One of the biggest hits of the early decentralized finance arena has been its lending sector, which has experienced a boom since top lending dApps like Maker and Compound really started hitting their strides in 2019.
It’s not hard to understand the growing popularity, either. Eschewing the need to go into brick-and-mortar buildings and file paperwork through people, dApps like Maker and other DeFi “money legos” automate the lending process and turn it into a 5-minute affair done at home on a laptop.
From a user experience perspective, where things have proven a little trickier around these new kinds of projects is interest rates. Namely, their fluctuations.
Take the case of Maker’s governance, for example. As stewards of the Dai stablecoin, MKR token holders routinely vote on the Dai Stability Rate — the interest rate charged to users who have taken out automated Dai loans through the Maker dApp.
As such, this interest rate fluctuates. The system is a novel one, to be sure, but users are more used to “fixed rate” finance, and there’s recently been growing calls for more fixed rate DeFi possibilities accordingly.
And that’s precisely where the new Rho project comes in.
Rho Is DeFi’s Newest Addition
Rho, created by Compound engineer Max Wolff and unveiled on January 23rd, is an interest rates swap protocol. The dApp is designed as an automated market maker built on Ethereum that, like Uniswap or Compound, works not as an orderbook but rather like a single perpetual pool of funds.
Why’s that so cool, then? Because it paves the way to all sorts of new DeFi innovations and experiments around fixed interest rates. With the advent of Rho, DeFi projects will have another option beyond the Torque dApp to explore such rates.
Looks like @maxcwolff decided to build the fixed/float swaps and it's called Rho.
My mind is always blown at how fast this space is moving.https://t.co/epfGi6GD08 https://t.co/btbVlDITUc
— eric.eth (@econoar) January 23, 2020
As Wolff went on to explain in an introductory tweet thread, Rho’s rates are benchmarked to Compound’s cToken rates, but they could be benchmarked elsewhere.

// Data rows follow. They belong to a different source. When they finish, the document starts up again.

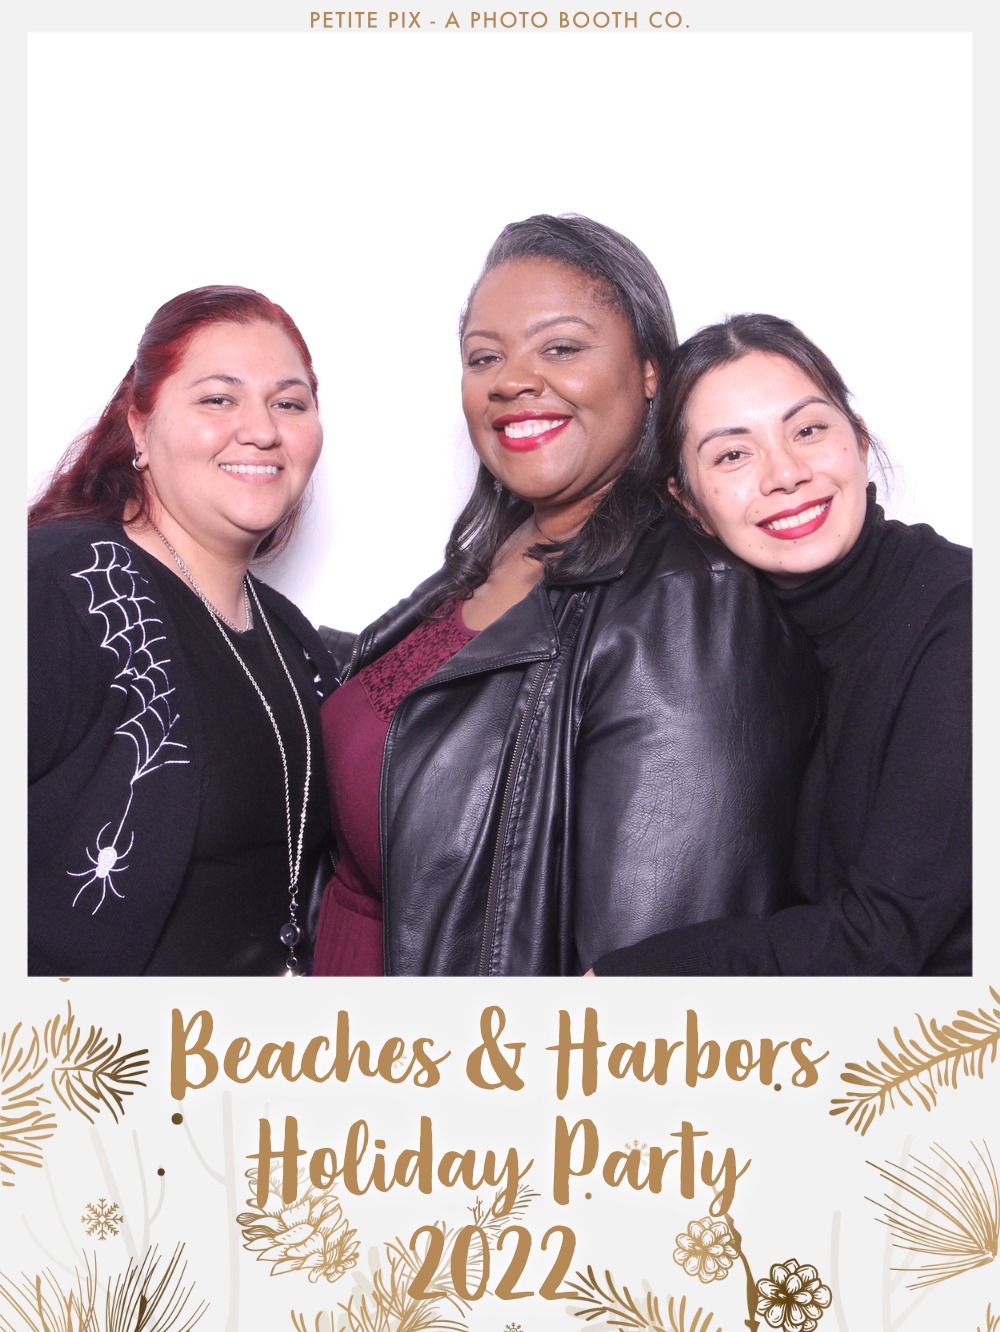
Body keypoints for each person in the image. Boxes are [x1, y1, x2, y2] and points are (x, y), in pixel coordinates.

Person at [312, 215, 819, 977]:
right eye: (485, 356)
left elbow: (641, 988)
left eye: (561, 348)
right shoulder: (502, 553)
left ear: (649, 371)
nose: (511, 380)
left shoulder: (689, 610)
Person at [592, 313, 971, 976]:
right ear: (688, 501)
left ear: (858, 441)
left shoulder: (962, 616)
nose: (786, 473)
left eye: (808, 430)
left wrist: (621, 980)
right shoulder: (729, 641)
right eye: (733, 455)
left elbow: (883, 938)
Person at [28, 285, 339, 977]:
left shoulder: (293, 639)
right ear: (140, 427)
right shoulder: (60, 584)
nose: (261, 430)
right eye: (218, 399)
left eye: (290, 404)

The dApp’s creator noted the system could be used for many things, e.g. creating a “fixed-rate Compound borrow,” hedging risk, or simply speculating on interest rates.
Benchmarking Rho's rates to @compoundfinance minimizes counterparty risk (avoiding the oracle problem) while indexing the DeFi borrowing market. This would allow you to create a fixed-rate Compound borrow, or just speculate on rates.

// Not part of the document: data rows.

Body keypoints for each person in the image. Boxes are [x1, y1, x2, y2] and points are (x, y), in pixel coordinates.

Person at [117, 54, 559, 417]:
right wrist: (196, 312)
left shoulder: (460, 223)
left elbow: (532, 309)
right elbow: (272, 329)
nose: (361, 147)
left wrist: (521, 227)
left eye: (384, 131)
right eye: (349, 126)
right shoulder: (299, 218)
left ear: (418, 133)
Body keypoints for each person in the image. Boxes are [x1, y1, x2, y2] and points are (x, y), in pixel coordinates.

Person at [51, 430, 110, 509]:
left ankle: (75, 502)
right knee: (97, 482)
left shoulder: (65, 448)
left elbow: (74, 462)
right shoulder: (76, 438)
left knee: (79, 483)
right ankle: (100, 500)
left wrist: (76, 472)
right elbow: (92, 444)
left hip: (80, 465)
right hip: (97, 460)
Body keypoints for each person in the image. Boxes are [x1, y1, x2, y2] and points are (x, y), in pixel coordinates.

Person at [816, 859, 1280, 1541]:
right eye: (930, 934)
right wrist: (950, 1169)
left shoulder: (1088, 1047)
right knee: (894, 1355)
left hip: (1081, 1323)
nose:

— Max Wolff (@maxcwolff) January 23, 2020
As for why he avoided an orderbook-styled setup, Wolff said:
“Building this as an [automated market maker] is more difficult, but has huge benefits. In a early market, there isnt enough money, market makers or sophistication to fill an orderbook. AMMs get everyone trading in a single market on standardized terms, so there’s less friction to opening orders.”

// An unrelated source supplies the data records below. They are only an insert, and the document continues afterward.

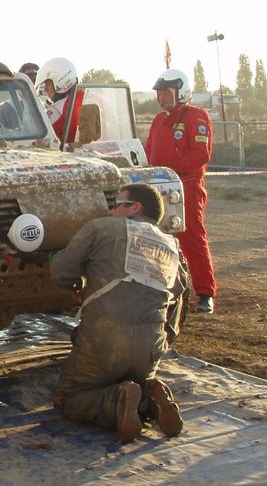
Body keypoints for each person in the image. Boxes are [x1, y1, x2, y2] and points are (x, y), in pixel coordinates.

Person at [51, 183, 185, 443]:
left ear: (135, 207)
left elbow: (61, 271)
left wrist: (77, 285)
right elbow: (177, 298)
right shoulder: (171, 244)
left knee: (69, 399)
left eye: (116, 205)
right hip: (150, 343)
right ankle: (150, 393)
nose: (111, 211)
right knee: (132, 377)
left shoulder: (101, 227)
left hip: (104, 336)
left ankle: (118, 398)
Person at [145, 69, 217, 314]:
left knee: (192, 236)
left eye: (166, 93)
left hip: (185, 185)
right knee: (156, 238)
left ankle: (206, 292)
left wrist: (170, 171)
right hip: (157, 185)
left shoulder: (196, 117)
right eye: (160, 93)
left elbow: (201, 153)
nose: (162, 98)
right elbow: (148, 152)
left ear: (181, 92)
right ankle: (162, 288)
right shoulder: (157, 121)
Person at [35, 57, 84, 144]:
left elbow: (40, 138)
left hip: (73, 156)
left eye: (47, 83)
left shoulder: (59, 108)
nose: (45, 88)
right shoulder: (95, 97)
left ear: (60, 81)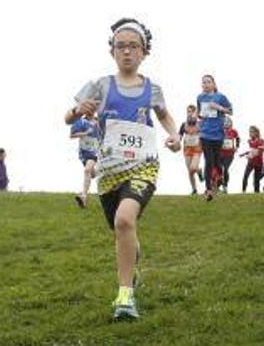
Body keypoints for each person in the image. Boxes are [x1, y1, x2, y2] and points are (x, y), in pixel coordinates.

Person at [67, 18, 181, 320]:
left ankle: (125, 297)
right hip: (109, 172)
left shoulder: (152, 89)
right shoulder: (100, 85)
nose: (127, 52)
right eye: (121, 46)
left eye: (134, 46)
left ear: (144, 52)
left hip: (143, 167)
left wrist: (174, 135)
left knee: (124, 220)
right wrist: (80, 110)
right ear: (112, 51)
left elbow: (166, 116)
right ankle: (133, 262)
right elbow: (68, 117)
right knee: (121, 230)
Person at [196, 75, 233, 199]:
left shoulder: (221, 97)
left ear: (213, 84)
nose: (206, 84)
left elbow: (231, 111)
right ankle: (208, 189)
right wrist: (198, 118)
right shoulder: (200, 97)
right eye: (204, 82)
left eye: (208, 82)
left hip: (218, 134)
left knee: (217, 162)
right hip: (205, 133)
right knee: (208, 161)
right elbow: (200, 113)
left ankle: (220, 179)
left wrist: (219, 108)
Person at [70, 116, 100, 208]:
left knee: (87, 170)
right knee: (92, 174)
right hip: (84, 152)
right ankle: (101, 172)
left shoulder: (99, 120)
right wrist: (85, 133)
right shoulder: (81, 121)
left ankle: (83, 196)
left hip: (95, 150)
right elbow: (72, 135)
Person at [180, 105, 203, 194]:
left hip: (197, 148)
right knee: (190, 171)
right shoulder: (183, 124)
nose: (189, 113)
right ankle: (194, 190)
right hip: (187, 149)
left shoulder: (200, 124)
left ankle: (199, 170)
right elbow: (180, 136)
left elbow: (206, 121)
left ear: (195, 113)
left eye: (191, 111)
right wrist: (175, 142)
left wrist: (198, 116)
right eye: (188, 111)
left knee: (193, 167)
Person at [241, 125, 264, 194]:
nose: (250, 133)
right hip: (251, 162)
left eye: (252, 132)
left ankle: (256, 192)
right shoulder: (249, 141)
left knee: (256, 179)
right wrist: (244, 154)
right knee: (246, 176)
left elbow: (260, 151)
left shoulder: (261, 140)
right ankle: (243, 191)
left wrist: (252, 154)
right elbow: (251, 150)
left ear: (256, 132)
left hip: (258, 162)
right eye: (250, 132)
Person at [219, 115, 240, 192]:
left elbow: (237, 138)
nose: (226, 124)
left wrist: (237, 146)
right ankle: (219, 184)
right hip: (220, 153)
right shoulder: (219, 130)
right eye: (224, 122)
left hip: (229, 154)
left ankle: (225, 186)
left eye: (228, 122)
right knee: (219, 169)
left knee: (225, 168)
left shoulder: (234, 131)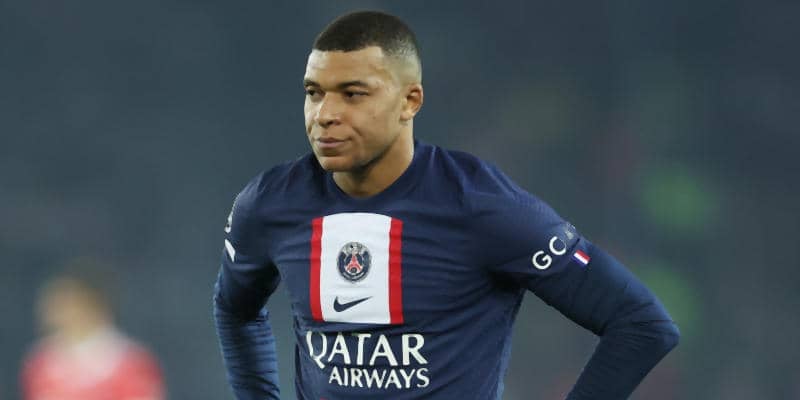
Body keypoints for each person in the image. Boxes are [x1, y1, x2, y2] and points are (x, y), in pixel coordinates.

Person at [214, 10, 679, 400]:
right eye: (314, 92)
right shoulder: (271, 204)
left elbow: (640, 324)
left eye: (353, 94)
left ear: (409, 101)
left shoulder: (479, 205)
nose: (325, 114)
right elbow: (235, 309)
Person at [21, 261, 165, 400]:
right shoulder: (42, 361)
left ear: (93, 304)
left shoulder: (130, 362)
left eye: (68, 303)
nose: (56, 310)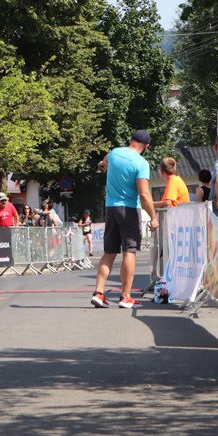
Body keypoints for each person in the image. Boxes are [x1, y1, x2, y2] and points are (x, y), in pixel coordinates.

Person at [91, 129, 159, 309]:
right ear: (147, 146)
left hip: (111, 208)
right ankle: (125, 296)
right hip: (129, 209)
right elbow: (144, 194)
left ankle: (98, 293)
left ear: (131, 140)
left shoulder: (115, 153)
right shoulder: (141, 163)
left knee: (109, 252)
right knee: (129, 251)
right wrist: (153, 217)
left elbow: (104, 161)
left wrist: (102, 164)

Most interesting of all is that Rho is now for anyone and everyone. In line with the open-source spirit that permeates the Ethereum ecosystem, Wolff has open-sourced the system to, as he put it, “inspire the community to build awesome stuff.”
He’s also released a full specification of Rho, as well as an associated reference implementation.
What Comes Next?
In the “Future Work” section of the Rho whitepaper, Wolff noted that a few features he had envisioned for the interest rate swaps protocol had been “omitted from the specification for brevity and simplicity.”
As such, Wolff went on to outline a series of features that might be rolled out in the months ahead. One such prospective addition was tokenizing the “proportional ownership” of Rho’s pooled liquidity shares, similar to the design of Compound’s cTokens.
Wolff also explained that Rho might eventually “withhold a portion of interest payments as reserves, serving as a liquidity cushion for withdrawals.” He added that this kind of structuring could potentially “serve as a business model for the protocol.”
Whatever ends up happening around the project, it’s clear it’s the latest “money lego” to hit the Ethereum scene. Now builders can iterate on it and inter-link it to other dApps to continue building out new kinds of banking experiences.